_About this task_. Restate each of the lines given below, word for word.

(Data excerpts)
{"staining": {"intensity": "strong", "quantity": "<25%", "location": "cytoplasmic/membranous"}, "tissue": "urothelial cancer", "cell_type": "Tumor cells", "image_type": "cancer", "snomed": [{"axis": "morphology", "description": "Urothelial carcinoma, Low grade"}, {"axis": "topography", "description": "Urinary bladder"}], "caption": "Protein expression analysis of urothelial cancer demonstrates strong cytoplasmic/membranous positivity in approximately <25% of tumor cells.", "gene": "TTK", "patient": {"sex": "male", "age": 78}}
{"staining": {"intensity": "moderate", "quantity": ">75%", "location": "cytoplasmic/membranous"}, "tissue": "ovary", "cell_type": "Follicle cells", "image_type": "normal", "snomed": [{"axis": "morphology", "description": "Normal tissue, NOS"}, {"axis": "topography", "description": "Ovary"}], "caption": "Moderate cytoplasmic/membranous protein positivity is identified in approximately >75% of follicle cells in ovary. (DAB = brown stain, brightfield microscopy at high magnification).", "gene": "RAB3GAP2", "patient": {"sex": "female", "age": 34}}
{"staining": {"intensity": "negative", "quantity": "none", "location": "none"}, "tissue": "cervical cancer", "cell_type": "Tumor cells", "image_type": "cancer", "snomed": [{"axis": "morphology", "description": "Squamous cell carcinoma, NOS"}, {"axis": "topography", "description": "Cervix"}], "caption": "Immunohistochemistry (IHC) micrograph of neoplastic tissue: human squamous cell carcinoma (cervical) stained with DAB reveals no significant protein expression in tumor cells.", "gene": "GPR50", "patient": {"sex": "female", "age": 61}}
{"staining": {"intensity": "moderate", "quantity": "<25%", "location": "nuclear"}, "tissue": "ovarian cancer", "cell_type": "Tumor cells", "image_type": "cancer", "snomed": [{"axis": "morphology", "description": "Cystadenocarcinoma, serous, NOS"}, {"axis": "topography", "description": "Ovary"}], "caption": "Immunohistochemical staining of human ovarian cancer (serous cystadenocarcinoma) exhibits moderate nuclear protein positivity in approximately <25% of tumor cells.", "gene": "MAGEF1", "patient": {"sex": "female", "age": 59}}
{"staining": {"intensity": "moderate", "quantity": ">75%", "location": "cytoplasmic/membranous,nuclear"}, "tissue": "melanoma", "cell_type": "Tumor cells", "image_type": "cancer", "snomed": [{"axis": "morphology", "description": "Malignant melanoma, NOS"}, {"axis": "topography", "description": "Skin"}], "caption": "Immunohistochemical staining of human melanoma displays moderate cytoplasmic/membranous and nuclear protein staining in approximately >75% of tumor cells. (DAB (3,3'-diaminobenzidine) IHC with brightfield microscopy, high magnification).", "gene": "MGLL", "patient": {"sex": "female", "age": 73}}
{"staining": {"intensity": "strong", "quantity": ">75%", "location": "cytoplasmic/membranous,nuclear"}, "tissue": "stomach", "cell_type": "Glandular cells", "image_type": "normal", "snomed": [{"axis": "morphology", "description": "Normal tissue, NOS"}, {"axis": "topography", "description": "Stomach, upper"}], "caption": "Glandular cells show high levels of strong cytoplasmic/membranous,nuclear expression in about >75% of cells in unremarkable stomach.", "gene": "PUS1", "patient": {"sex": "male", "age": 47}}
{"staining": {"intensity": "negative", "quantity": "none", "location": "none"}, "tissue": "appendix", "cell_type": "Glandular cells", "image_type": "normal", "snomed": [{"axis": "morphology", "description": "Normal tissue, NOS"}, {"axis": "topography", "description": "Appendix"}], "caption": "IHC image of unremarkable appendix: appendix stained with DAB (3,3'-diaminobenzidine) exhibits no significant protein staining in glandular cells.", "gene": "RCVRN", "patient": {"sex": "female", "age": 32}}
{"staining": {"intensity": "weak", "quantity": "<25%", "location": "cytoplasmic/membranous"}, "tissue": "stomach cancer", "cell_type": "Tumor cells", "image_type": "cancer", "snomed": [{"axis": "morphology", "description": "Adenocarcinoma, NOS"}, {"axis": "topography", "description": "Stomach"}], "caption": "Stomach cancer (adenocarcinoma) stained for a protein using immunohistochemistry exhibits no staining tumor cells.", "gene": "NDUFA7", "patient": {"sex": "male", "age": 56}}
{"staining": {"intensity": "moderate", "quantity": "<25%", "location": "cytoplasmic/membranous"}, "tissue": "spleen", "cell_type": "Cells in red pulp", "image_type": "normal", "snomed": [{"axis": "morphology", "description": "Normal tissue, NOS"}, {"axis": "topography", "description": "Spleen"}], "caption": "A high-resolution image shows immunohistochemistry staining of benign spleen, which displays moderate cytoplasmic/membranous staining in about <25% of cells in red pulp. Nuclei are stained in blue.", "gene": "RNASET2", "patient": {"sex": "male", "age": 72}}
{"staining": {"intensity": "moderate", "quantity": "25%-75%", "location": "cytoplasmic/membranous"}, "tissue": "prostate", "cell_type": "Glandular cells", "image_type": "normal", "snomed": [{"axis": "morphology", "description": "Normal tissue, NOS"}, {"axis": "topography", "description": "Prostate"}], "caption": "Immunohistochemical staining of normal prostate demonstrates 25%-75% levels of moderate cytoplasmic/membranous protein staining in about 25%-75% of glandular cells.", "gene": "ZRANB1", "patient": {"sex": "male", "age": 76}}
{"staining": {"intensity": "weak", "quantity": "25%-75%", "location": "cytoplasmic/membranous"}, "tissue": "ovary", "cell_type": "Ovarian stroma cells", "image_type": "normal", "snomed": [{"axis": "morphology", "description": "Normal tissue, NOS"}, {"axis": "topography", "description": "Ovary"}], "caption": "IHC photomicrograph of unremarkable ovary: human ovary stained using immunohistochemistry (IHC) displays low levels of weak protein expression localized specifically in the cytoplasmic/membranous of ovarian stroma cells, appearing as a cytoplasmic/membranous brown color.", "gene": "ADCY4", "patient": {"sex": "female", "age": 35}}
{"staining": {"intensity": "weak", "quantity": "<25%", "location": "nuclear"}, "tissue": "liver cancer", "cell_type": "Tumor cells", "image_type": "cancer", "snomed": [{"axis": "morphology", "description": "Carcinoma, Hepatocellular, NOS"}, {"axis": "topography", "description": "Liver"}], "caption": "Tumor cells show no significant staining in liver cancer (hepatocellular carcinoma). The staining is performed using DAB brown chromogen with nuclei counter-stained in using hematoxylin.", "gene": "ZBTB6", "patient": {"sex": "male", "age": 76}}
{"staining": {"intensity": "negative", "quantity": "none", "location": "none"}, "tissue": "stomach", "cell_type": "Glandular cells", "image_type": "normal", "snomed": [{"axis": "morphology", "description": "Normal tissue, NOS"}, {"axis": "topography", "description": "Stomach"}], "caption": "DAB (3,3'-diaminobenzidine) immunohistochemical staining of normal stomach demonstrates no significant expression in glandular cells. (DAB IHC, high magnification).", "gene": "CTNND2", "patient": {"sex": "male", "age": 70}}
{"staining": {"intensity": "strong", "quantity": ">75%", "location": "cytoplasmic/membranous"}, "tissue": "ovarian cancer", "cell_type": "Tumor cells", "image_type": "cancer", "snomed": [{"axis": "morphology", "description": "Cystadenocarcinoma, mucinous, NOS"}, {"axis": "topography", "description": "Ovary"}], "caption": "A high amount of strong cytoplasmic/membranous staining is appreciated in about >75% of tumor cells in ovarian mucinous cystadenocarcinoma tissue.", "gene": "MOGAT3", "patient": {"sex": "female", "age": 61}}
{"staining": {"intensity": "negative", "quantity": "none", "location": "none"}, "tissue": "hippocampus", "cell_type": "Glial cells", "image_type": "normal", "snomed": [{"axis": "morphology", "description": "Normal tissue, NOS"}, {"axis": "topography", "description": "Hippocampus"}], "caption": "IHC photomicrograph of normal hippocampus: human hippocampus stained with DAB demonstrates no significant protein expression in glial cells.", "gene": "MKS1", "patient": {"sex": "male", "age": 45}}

_Answer space_.
{"staining": {"intensity": "strong", "quantity": "<25%", "location": "cytoplasmic/membranous"}, "tissue": "urothelial cancer", "cell_type": "Tumor cells", "image_type": "cancer", "snomed": [{"axis": "morphology", "description": "Urothelial carcinoma, Low grade"}, {"axis": "topography", "description": "Urinary bladder"}], "caption": "Protein expression analysis of urothelial cancer demonstrates strong cytoplasmic/membranous positivity in approximately <25% of tumor cells.", "gene": "TTK", "patient": {"sex": "male", "age": 78}}
{"staining": {"intensity": "moderate", "quantity": ">75%", "location": "cytoplasmic/membranous"}, "tissue": "ovary", "cell_type": "Follicle cells", "image_type": "normal", "snomed": [{"axis": "morphology", "description": "Normal tissue, NOS"}, {"axis": "topography", "description": "Ovary"}], "caption": "Moderate cytoplasmic/membranous protein positivity is identified in approximately >75% of follicle cells in ovary. (DAB = brown stain, brightfield microscopy at high magnification).", "gene": "RAB3GAP2", "patient": {"sex": "female", "age": 34}}
{"staining": {"intensity": "negative", "quantity": "none", "location": "none"}, "tissue": "cervical cancer", "cell_type": "Tumor cells", "image_type": "cancer", "snomed": [{"axis": "morphology", "description": "Squamous cell carcinoma, NOS"}, {"axis": "topography", "description": "Cervix"}], "caption": "Immunohistochemistry (IHC) micrograph of neoplastic tissue: human squamous cell carcinoma (cervical) stained with DAB reveals no significant protein expression in tumor cells.", "gene": "GPR50", "patient": {"sex": "female", "age": 61}}
{"staining": {"intensity": "moderate", "quantity": "<25%", "location": "nuclear"}, "tissue": "ovarian cancer", "cell_type": "Tumor cells", "image_type": "cancer", "snomed": [{"axis": "morphology", "description": "Cystadenocarcinoma, serous, NOS"}, {"axis": "topography", "description": "Ovary"}], "caption": "Immunohistochemical staining of human ovarian cancer (serous cystadenocarcinoma) exhibits moderate nuclear protein positivity in approximately <25% of tumor cells.", "gene": "MAGEF1", "patient": {"sex": "female", "age": 59}}
{"staining": {"intensity": "moderate", "quantity": ">75%", "location": "cytoplasmic/membranous,nuclear"}, "tissue": "melanoma", "cell_type": "Tumor cells", "image_type": "cancer", "snomed": [{"axis": "morphology", "description": "Malignant melanoma, NOS"}, {"axis": "topography", "description": "Skin"}], "caption": "Immunohistochemical staining of human melanoma displays moderate cytoplasmic/membranous and nuclear protein staining in approximately >75% of tumor cells. (DAB (3,3'-diaminobenzidine) IHC with brightfield microscopy, high magnification).", "gene": "MGLL", "patient": {"sex": "female", "age": 73}}
{"staining": {"intensity": "strong", "quantity": ">75%", "location": "cytoplasmic/membranous,nuclear"}, "tissue": "stomach", "cell_type": "Glandular cells", "image_type": "normal", "snomed": [{"axis": "morphology", "description": "Normal tissue, NOS"}, {"axis": "topography", "description": "Stomach, upper"}], "caption": "Glandular cells show high levels of strong cytoplasmic/membranous,nuclear expression in about >75% of cells in unremarkable stomach.", "gene": "PUS1", "patient": {"sex": "male", "age": 47}}
{"staining": {"intensity": "negative", "quantity": "none", "location": "none"}, "tissue": "appendix", "cell_type": "Glandular cells", "image_type": "normal", "snomed": [{"axis": "morphology", "description": "Normal tissue, NOS"}, {"axis": "topography", "description": "Appendix"}], "caption": "IHC image of unremarkable appendix: appendix stained with DAB (3,3'-diaminobenzidine) exhibits no significant protein staining in glandular cells.", "gene": "RCVRN", "patient": {"sex": "female", "age": 32}}
{"staining": {"intensity": "weak", "quantity": "<25%", "location": "cytoplasmic/membranous"}, "tissue": "stomach cancer", "cell_type": "Tumor cells", "image_type": "cancer", "snomed": [{"axis": "morphology", "description": "Adenocarcinoma, NOS"}, {"axis": "topography", "description": "Stomach"}], "caption": "Stomach cancer (adenocarcinoma) stained for a protein using immunohistochemistry exhibits no staining tumor cells.", "gene": "NDUFA7", "patient": {"sex": "male", "age": 56}}
{"staining": {"intensity": "moderate", "quantity": "<25%", "location": "cytoplasmic/membranous"}, "tissue": "spleen", "cell_type": "Cells in red pulp", "image_type": "normal", "snomed": [{"axis": "morphology", "description": "Normal tissue, NOS"}, {"axis": "topography", "description": "Spleen"}], "caption": "A high-resolution image shows immunohistochemistry staining of benign spleen, which displays moderate cytoplasmic/membranous staining in about <25% of cells in red pulp. Nuclei are stained in blue.", "gene": "RNASET2", "patient": {"sex": "male", "age": 72}}
{"staining": {"intensity": "moderate", "quantity": "25%-75%", "location": "cytoplasmic/membranous"}, "tissue": "prostate", "cell_type": "Glandular cells", "image_type": "normal", "snomed": [{"axis": "morphology", "description": "Normal tissue, NOS"}, {"axis": "topography", "description": "Prostate"}], "caption": "Immunohistochemical staining of normal prostate demonstrates 25%-75% levels of moderate cytoplasmic/membranous protein staining in about 25%-75% of glandular cells.", "gene": "ZRANB1", "patient": {"sex": "male", "age": 76}}
{"staining": {"intensity": "weak", "quantity": "25%-75%", "location": "cytoplasmic/membranous"}, "tissue": "ovary", "cell_type": "Ovarian stroma cells", "image_type": "normal", "snomed": [{"axis": "morphology", "description": "Normal tissue, NOS"}, {"axis": "topography", "description": "Ovary"}], "caption": "IHC photomicrograph of unremarkable ovary: human ovary stained using immunohistochemistry (IHC) displays low levels of weak protein expression localized specifically in the cytoplasmic/membranous of ovarian stroma cells, appearing as a cytoplasmic/membranous brown color.", "gene": "ADCY4", "patient": {"sex": "female", "age": 35}}
{"staining": {"intensity": "weak", "quantity": "<25%", "location": "nuclear"}, "tissue": "liver cancer", "cell_type": "Tumor cells", "image_type": "cancer", "snomed": [{"axis": "morphology", "description": "Carcinoma, Hepatocellular, NOS"}, {"axis": "topography", "description": "Liver"}], "caption": "Tumor cells show no significant staining in liver cancer (hepatocellular carcinoma). The staining is performed using DAB brown chromogen with nuclei counter-stained in using hematoxylin.", "gene": "ZBTB6", "patient": {"sex": "male", "age": 76}}
{"staining": {"intensity": "negative", "quantity": "none", "location": "none"}, "tissue": "stomach", "cell_type": "Glandular cells", "image_type": "normal", "snomed": [{"axis": "morphology", "description": "Normal tissue, NOS"}, {"axis": "topography", "description": "Stomach"}], "caption": "DAB (3,3'-diaminobenzidine) immunohistochemical staining of normal stomach demonstrates no significant expression in glandular cells. (DAB IHC, high magnification).", "gene": "CTNND2", "patient": {"sex": "male", "age": 70}}
{"staining": {"intensity": "strong", "quantity": ">75%", "location": "cytoplasmic/membranous"}, "tissue": "ovarian cancer", "cell_type": "Tumor cells", "image_type": "cancer", "snomed": [{"axis": "morphology", "description": "Cystadenocarcinoma, mucinous, NOS"}, {"axis": "topography", "description": "Ovary"}], "caption": "A high amount of strong cytoplasmic/membranous staining is appreciated in about >75% of tumor cells in ovarian mucinous cystadenocarcinoma tissue.", "gene": "MOGAT3", "patient": {"sex": "female", "age": 61}}
{"staining": {"intensity": "negative", "quantity": "none", "location": "none"}, "tissue": "hippocampus", "cell_type": "Glial cells", "image_type": "normal", "snomed": [{"axis": "morphology", "description": "Normal tissue, NOS"}, {"axis": "topography", "description": "Hippocampus"}], "caption": "IHC photomicrograph of normal hippocampus: human hippocampus stained with DAB demonstrates no significant protein expression in glial cells.", "gene": "MKS1", "patient": {"sex": "male", "age": 45}}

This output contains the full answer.